October 30th 2004 - Trip to Kawashiri


Today, we all went on a trip organised by the Kumamoto International Foundation to Kawashiri, a town near to Kumamoto city. First, we went to Daiji Zen-ji, a Japanese Zen Buddhist temple (Otera), which was fascinating. Before entering the temple, we had to cleanse our hands from a basin outside the main building. Before entering the main building, we were greeted by a kindly little old Buddhist monk in a black and grey kimono, who explained some of the temple’s history and about the building itself. The building is built in the shape of the human body, with the main building representing the head, another building representing the heart, and so on.

Outside the Daizenji temple

The monk led us into the entrance, which housed a large statue of the Buddha flanked by two other deities, all beneath a ceiling painted with a beautiful gold dragon design. The monk explained that while the Buddha statue’s body has been re-built three or four times, it still retains its original head from when it was first built.

Buddha statue in the Daizenji temple

After we removed our shoes, the monk led us through the Otera to another inner shrine. We passed through a very modern part of the temple, with laminated wooden floorboards and glass sliding doors leading out to a beautiful Zen garden, complete with a pond filled with koi carp. We also passed a more domestic area of the temple, presumably where the food is cooked for the monks’ three daily meals (all vegetarian), and spotted part of the garden that was filled with garden gnomes – clearly, this part wasn’t sacred ground! We entered another beautiful shrine, decorated with lacquer and gold, where the monk explained people come to say prayers in thanks of family, friends, nature and the workers who provide food for daily living.

From here, the monk led us to the meditation room, where we would briefly practise Zazen – Buddhist mediation. The procedure for this was very complex. First, you must cover your left thumb under your fingers, and then cover your right hand with your left. Then, you enter the room ensuring that the first leg that crosses the doorway is the leg nearest the left side of the doorway (this is reversed when leaving the temple). Inside the room, there are a large number of raised benches, each with a high back, a wooden ledge, a tatami-covered seat and a cushion. The benches surrounded a statue of the god of wisdom and insight. As we were not high-status Buddhist monks, we had to take a seat on the benches behind this statue, and make sure that we passed behind the statue, not in front.

Before we sat up on the bench, we first had to turn and bow towards and away from the seat, and then slide back on the cushion and get into the “lotus” position (that weird way of crossing your legs which I really cannot do to save my life). While we raised ourselves on the seat, we had to ensure our feet did not touch the wooden ledge, as this is where the monks eat their food. After getting into position, and placing the left palm on the right palm in the “zazen” position (representing the heart), we turned around to face the back of the seat.

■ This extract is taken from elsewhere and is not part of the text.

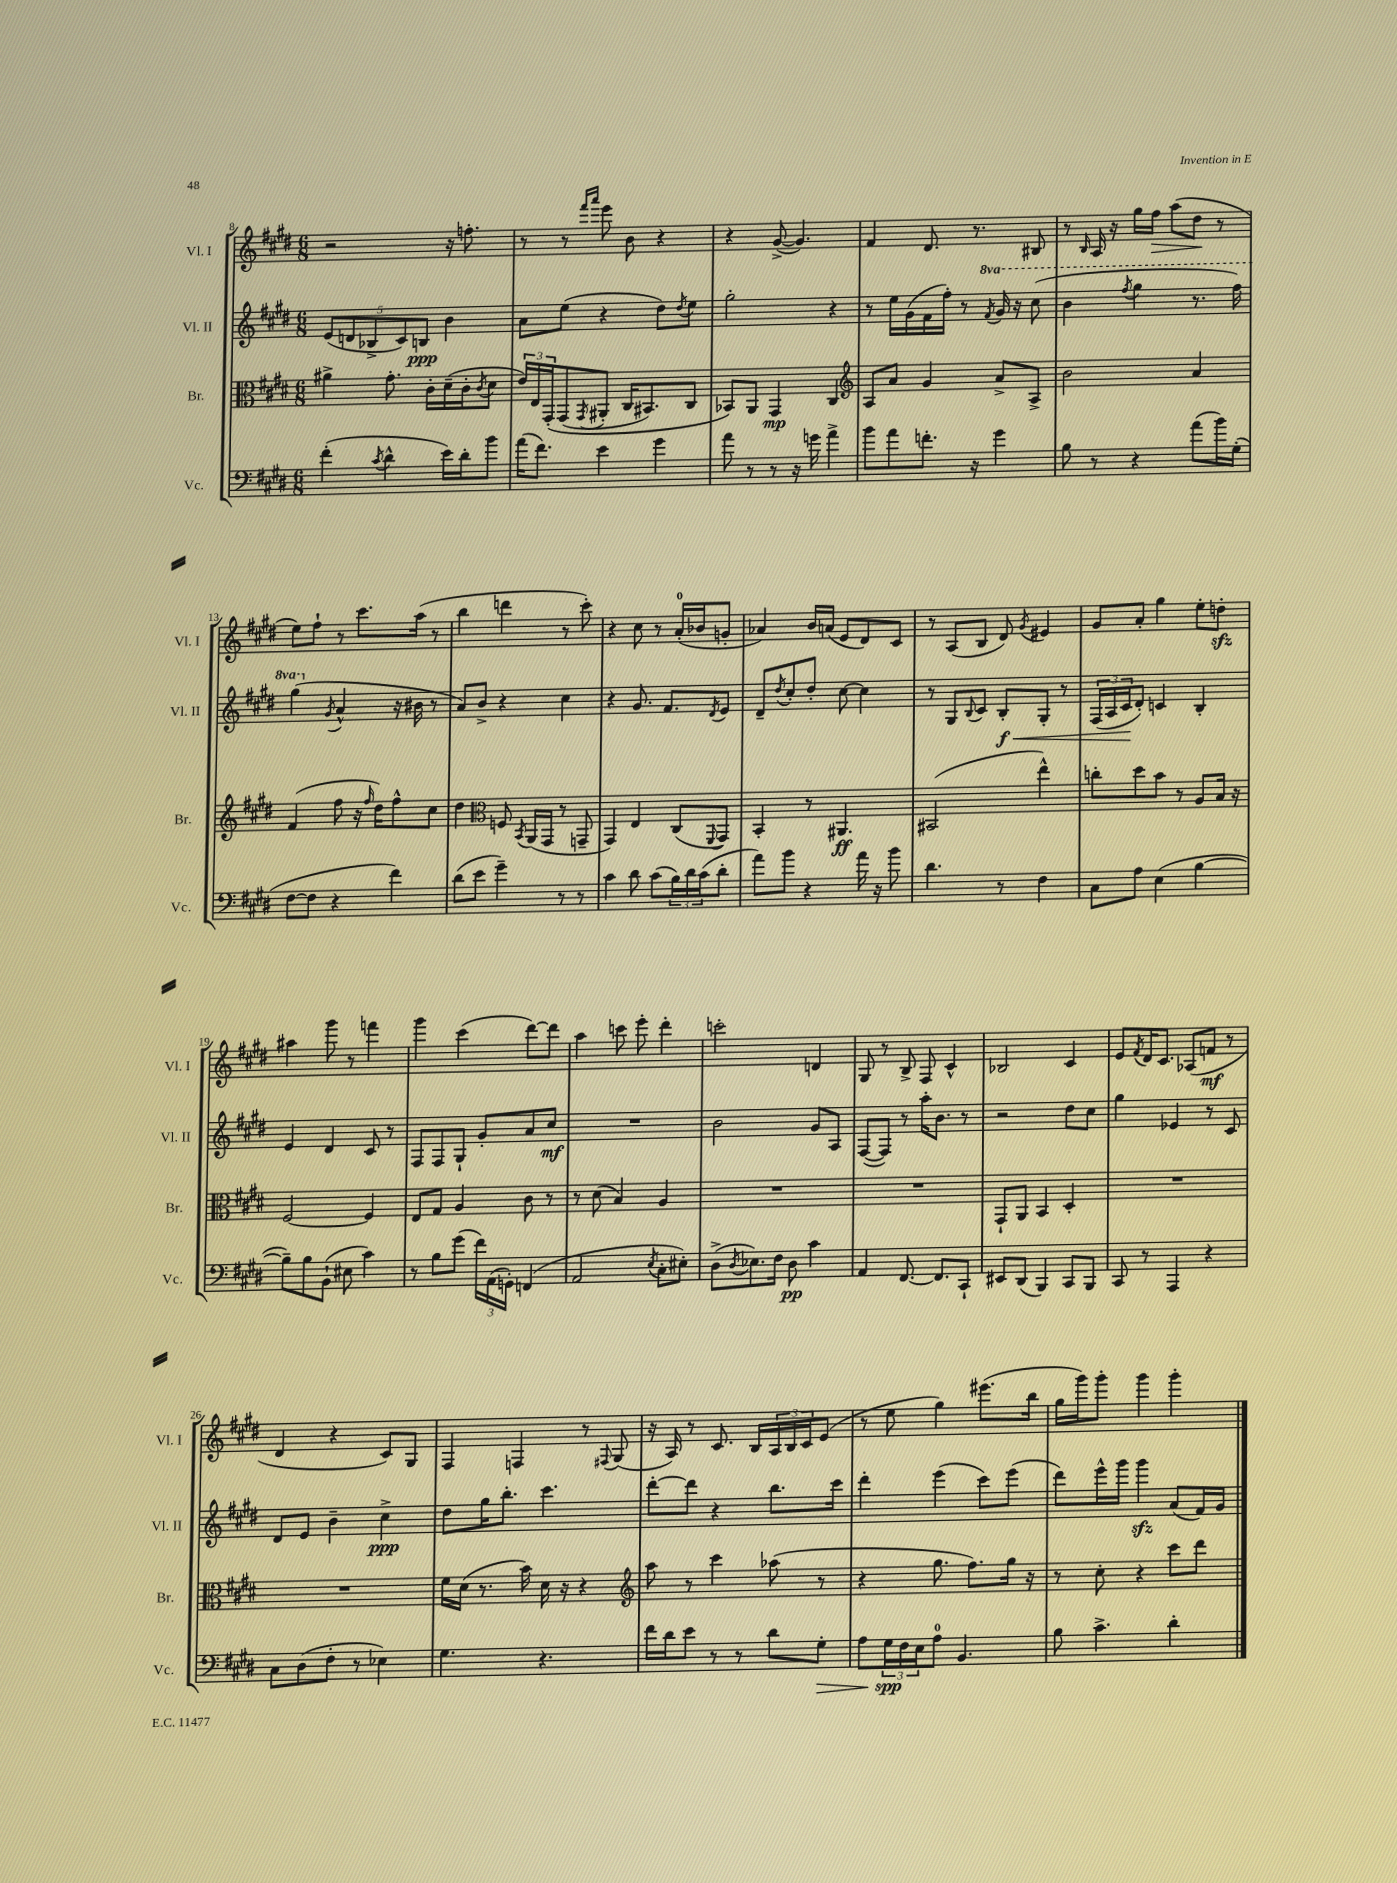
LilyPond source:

The monk rang a bell twice, which signalled the start of the meditation.

During the meditation, the monk would walk around the room, and gently prod us in the back if we slouched at all (you have to keep your back straight while meditating). Even though our session was only 10 minutes, I did feel uncomfortable keeping a straight back for that length of time. Proper Zen monks do this for 40 minutes every day. While you are supposed to empty your mind of thoughts during the session, I didn’t succeed – I was concentrating too much on keeping my back straight!

Outside the meditation room, a large wooden sculpture hang from the ceiling. The sculpture was of a carp, but with the head of a dragon. The monk explained that when you first train to be a Zen monk, you are like the carp; but as you get better, you become more like the sacred dragon.

After our Zen experience, we went somewhere quite different – the Zuiyou sake factory. After seeing the process for making sake, we got to sample some different brands for ourselves. We even got to try some akazake, Kumamoto’s speciality. This red-coloured sake is normally used for cooking, but it’s perfectly fine to drink; the Japanese traditionally drink it at New Year. With its sweet taste, I actually prefer it to regular sake.

After this, we went to a fairly disappointing craft centre, which was mainly an outlet for traditional Japanese, which were all very nice but a little pricey for us students. It was free though, like everything else that day, so I shouldn’t complain!